_Exercise prompt_
Recast the data from the line with "Welcome to ngi" to the line with "4. Rest and", both included, as a Markdown table with the columns Row and Text. Skip blank lines and leave the pictures out.

_Records for the task_

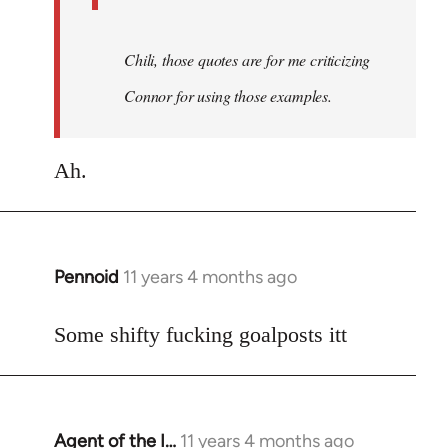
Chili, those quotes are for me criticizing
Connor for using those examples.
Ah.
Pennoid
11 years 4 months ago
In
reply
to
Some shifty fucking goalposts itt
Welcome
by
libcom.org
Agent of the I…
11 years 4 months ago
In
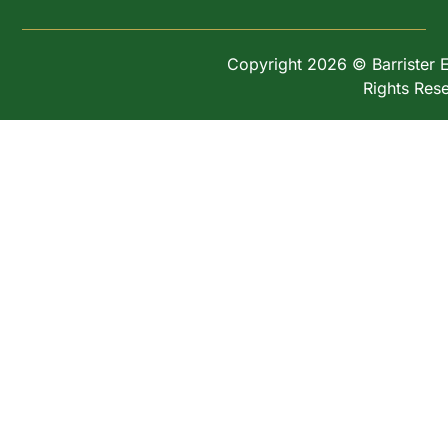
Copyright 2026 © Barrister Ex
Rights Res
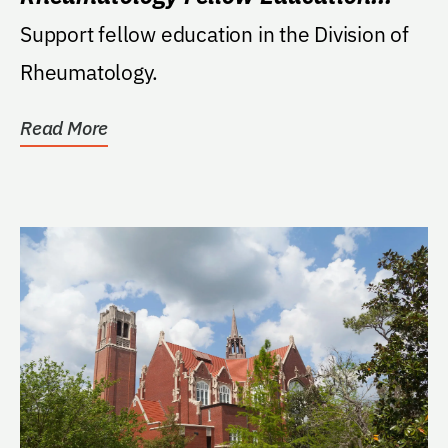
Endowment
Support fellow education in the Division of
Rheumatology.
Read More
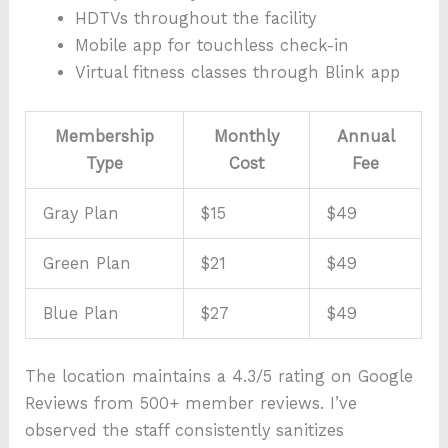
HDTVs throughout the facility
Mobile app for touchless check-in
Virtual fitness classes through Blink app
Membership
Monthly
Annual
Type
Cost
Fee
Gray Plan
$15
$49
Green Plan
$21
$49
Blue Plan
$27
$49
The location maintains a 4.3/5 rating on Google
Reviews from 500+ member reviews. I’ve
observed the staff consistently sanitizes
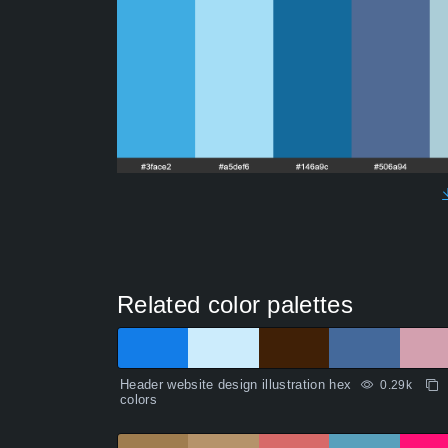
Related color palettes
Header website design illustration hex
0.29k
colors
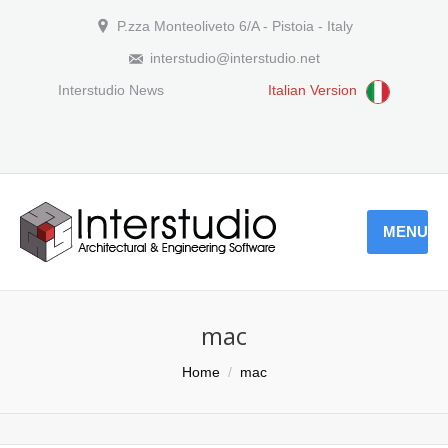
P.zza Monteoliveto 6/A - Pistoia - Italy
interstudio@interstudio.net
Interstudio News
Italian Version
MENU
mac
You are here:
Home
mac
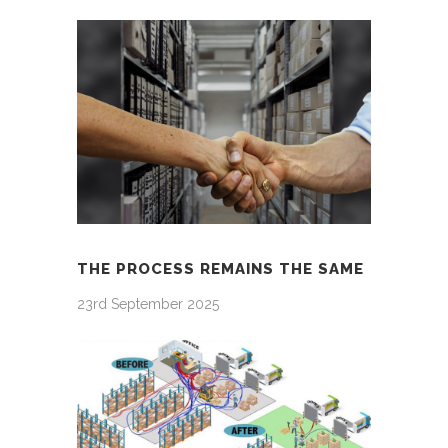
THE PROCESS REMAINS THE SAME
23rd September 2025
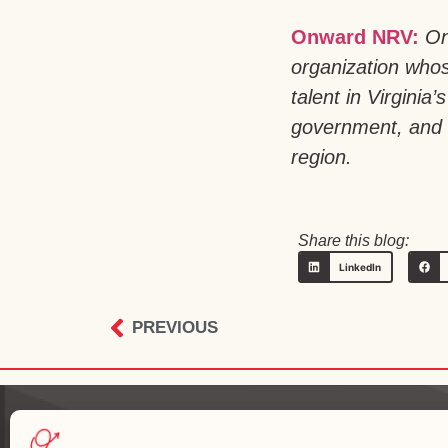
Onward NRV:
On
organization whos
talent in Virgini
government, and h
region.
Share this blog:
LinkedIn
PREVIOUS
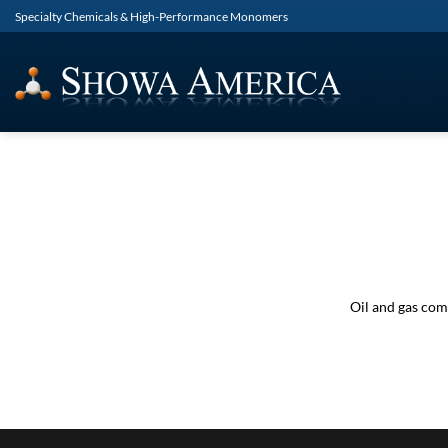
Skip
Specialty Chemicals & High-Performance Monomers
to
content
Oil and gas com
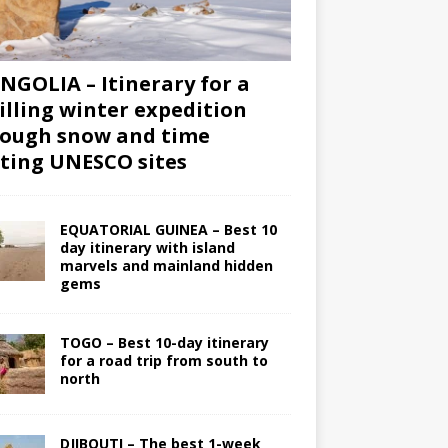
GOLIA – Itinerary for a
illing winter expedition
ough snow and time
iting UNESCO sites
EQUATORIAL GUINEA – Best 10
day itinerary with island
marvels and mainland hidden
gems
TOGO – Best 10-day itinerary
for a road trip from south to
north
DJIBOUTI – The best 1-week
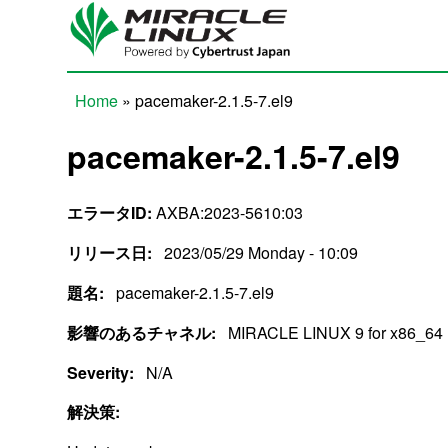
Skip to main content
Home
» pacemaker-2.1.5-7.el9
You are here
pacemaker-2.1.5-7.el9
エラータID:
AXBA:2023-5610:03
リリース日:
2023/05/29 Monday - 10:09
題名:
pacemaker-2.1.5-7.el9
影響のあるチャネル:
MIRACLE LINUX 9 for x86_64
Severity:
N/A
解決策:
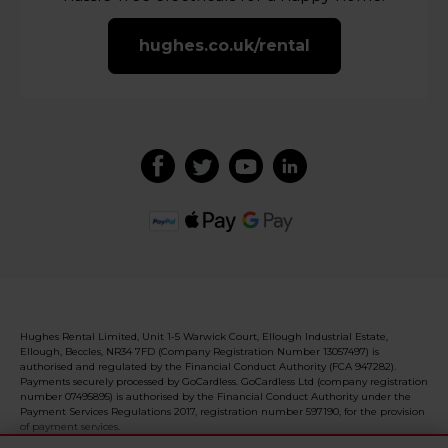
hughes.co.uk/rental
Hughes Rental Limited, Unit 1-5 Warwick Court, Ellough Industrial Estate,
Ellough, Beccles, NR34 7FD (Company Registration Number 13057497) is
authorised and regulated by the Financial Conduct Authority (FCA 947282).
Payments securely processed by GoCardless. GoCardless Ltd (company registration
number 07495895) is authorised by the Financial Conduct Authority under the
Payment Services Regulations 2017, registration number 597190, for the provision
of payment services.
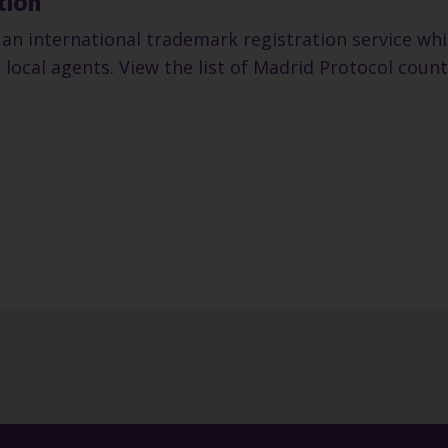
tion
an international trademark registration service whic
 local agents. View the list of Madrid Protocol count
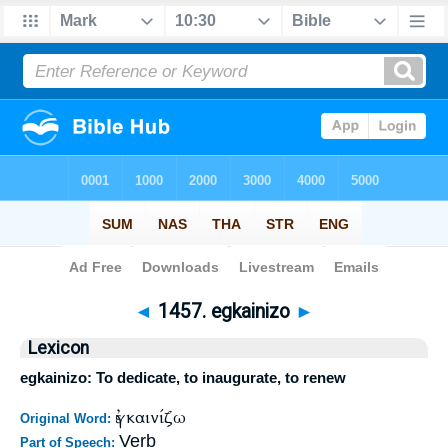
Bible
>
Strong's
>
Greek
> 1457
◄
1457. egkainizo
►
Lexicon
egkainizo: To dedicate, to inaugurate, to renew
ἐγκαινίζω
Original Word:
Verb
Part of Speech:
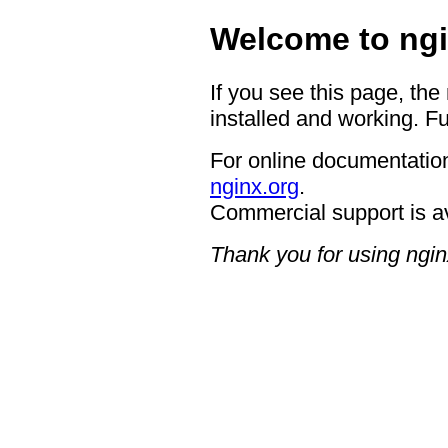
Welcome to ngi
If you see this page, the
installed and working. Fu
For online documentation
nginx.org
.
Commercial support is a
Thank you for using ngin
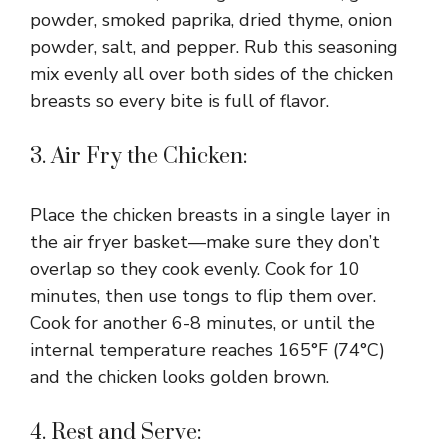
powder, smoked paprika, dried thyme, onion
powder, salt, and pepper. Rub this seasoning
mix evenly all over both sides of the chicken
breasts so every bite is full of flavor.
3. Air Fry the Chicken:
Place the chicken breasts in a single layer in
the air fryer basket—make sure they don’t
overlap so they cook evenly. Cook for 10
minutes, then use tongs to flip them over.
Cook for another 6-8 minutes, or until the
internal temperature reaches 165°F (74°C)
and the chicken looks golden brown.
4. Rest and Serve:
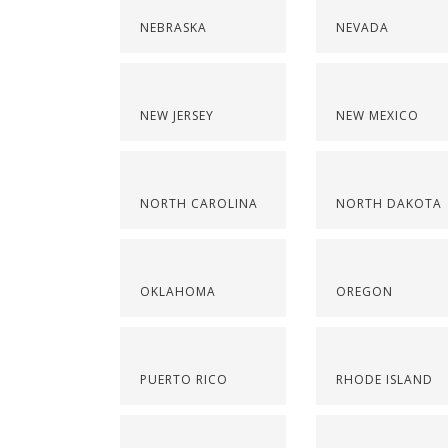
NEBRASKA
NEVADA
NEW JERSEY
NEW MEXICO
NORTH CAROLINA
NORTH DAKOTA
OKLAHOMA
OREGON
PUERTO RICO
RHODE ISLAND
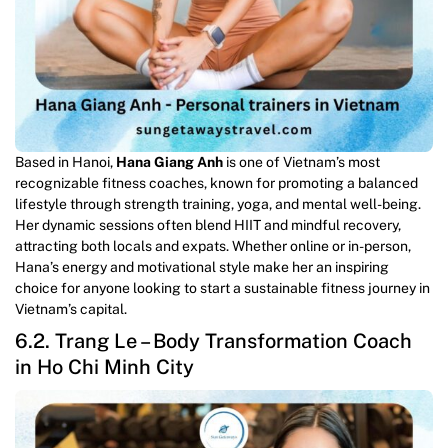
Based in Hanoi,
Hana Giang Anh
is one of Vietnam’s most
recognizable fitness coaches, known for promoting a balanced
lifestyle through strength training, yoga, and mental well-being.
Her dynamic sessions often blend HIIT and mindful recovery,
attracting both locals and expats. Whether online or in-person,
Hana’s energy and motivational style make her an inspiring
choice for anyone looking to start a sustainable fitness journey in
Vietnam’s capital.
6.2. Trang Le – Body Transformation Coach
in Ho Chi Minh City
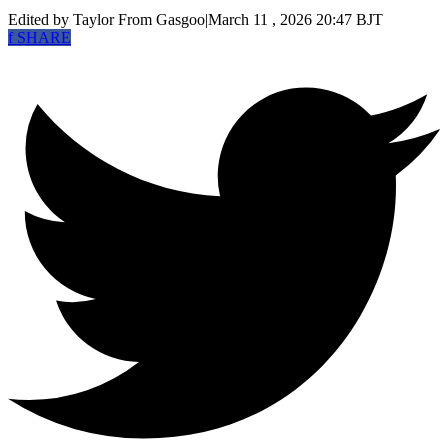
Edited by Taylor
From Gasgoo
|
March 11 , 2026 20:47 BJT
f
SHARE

_Response for this exercise_
| Row | Text |
|---|---|
| 1 | Welcome to ngi |
| 2 | If you see this page, the |
| 3 | installed and working. Fu |
| 4 | For online documentation |
| 5 | nginx.org |
| 6 | . |
| 7 | Commercial support is a |
| 8 | Thank you for using ngin |
| 9 | powder, smoked paprika, dried thyme, onion |
| 10 | powder, salt, and pepper. Rub this seasoning |
| 11 | mix evenly all over both sides of the chicken |
| 12 | breasts so every bite is full of flavor. |
| 13 | 3. Air Fry the Chicken: |
| 14 | Place the chicken breasts in a single layer in |
| 15 | the air fryer basket—make sure they don’t |
| 16 | overlap so they cook evenly. Cook for 10 |
| 17 | minutes, then use tongs to flip them over. |
| 18 | Cook for another 6-8 minutes, or until the |
| 19 | internal temperature reaches 165°F (74°C) |
| 20 | and the chicken looks golden brown. |
| 21 | 4. Rest and Serve: |